Running the business secretly undermines trust. Even if there had been no direct client harm yet, the lack of disclosure suggests the supervisor knew it could be problematic. Transparency is the cornerstone of ethical practice in ABA and in management. The act of hiding the venture itself created an ethical and professional breach.

 

Moonlighting vs Conflict

 

To be clear, moonlighting is not prohibited. Employees have historically worked second jobs, even in ABA, without issue. The difference is disclosure and evaluation. When employees inform leadership, the organization can determine whether conflicts of interest or multiple relationships might arise. By contrast, secretly founding a competing ABA agency is categorically different from disclosed secondary employment. It goes beyond moonlighting into a direct conflict.

 

Questions You May Be Asking

 

Q: She didn’t take any clients- what’s the harm?

 

A: The issue isn’t just client poaching; it’s the existence of divided loyalty. Operating a competitor while holding a supervisory role creates the potential for issues like the misuse of confidential information or favoritism in assignments.

 

Q: Are we not allowed to have second jobs or start a side business?
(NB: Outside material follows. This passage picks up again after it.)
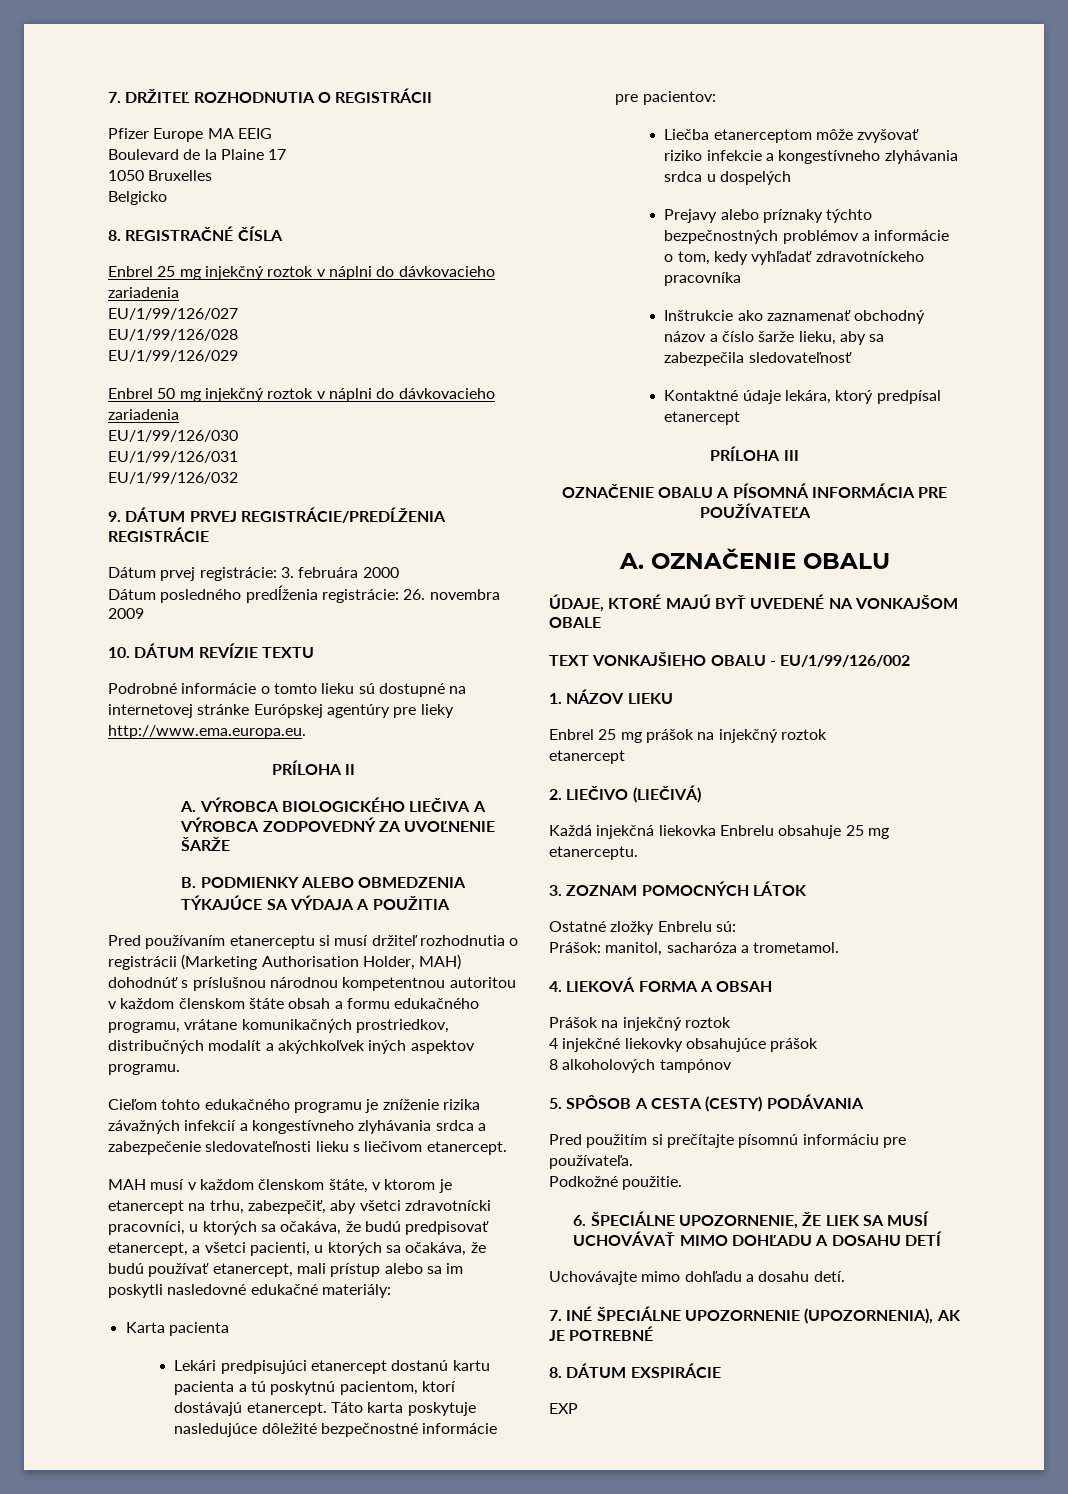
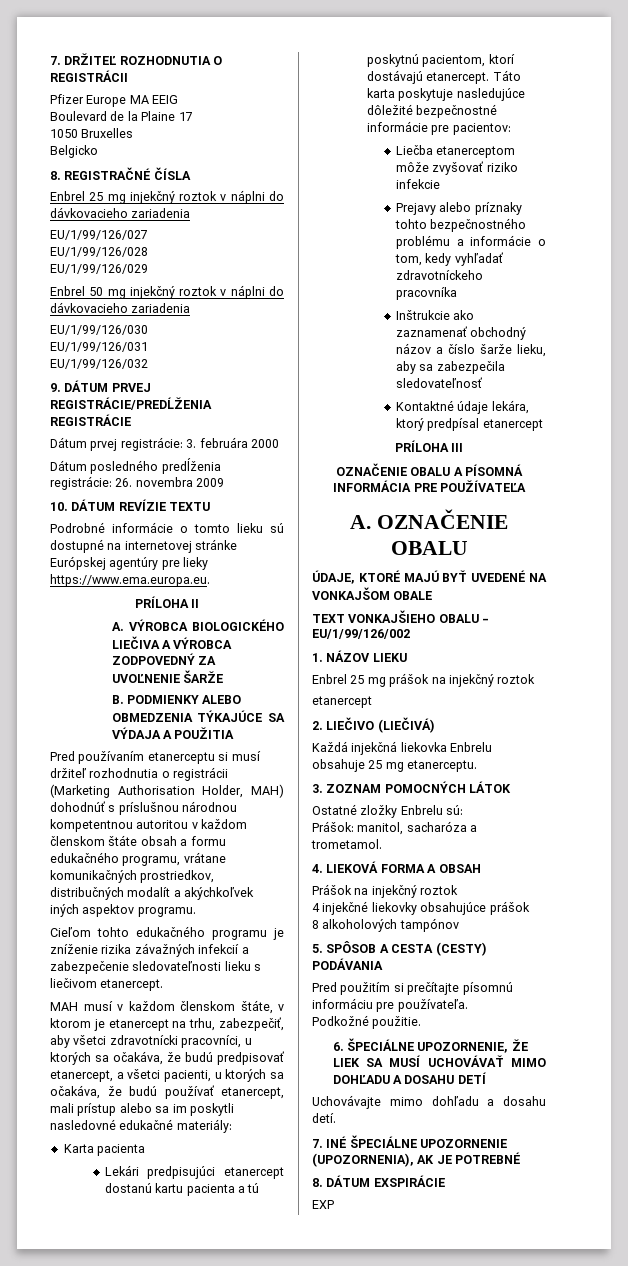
[108,725,306,739] http://www.ema.europa.eu. -> [50,574,210,587] https://www.ema.europa.eu.
[251,1120,486,1134] kongestívneho zlyhávania srdca a -> (249, 950) none
[765,150,958,164] [664,171,791,185] a kongestívneho zlyhávania srdca u dospelých -> (440, 184) none
[826,209,873,223] [664,230,859,244] týchto bezpečnostných problémov -> [394,218,527,232] [395,235,450,249] tohto bezpečnostného problému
A: You are, of course, allowed to pursue secondary employment opportunities; potentially even in the field of ABA. I, myself, teach at universities and offer consulting on the side. Side ventures are not the problem—side ventures that directly compete with the employer are. Most industries draw a sharp line between hobbies/freelance work and forming a business that competes in the same market. Should you pursue secondary employment with another ABA provider, you must disclose that information with not only Behavioral Connections but the other agency, as well, so that both may evaluate for potential conflicts of interest or other ethical violations.

 

Q: But she didn’t sign a non-compete?

 

A: Even without a formal non-compete, the duty of loyalty exists in employment law and common organizational practice, especially for high-ranking staff. A clinical supervisor is entrusted with sensitive information and decision-making authority that makes impartiality a critical responsibility.

 

Final Takeaway

 

            The decision is well in line with historical precedent, both within and outside the field of Applied Behavior Analysis. Under any circumstance, these actions were a clear conflict of interest. Specifically within the field of ABA, these actions were in direct violation of our Code of Conduct. Moreover, the efforts made to conduct such actions in secrecy are damning evidence, in and of themselves, of misconduct. Worse, I am confident that open communication, collaboration, and clearly established intent could have led to resolutions allowing for continued employment and the founding of a side venture without ethical violations or breaches of trust.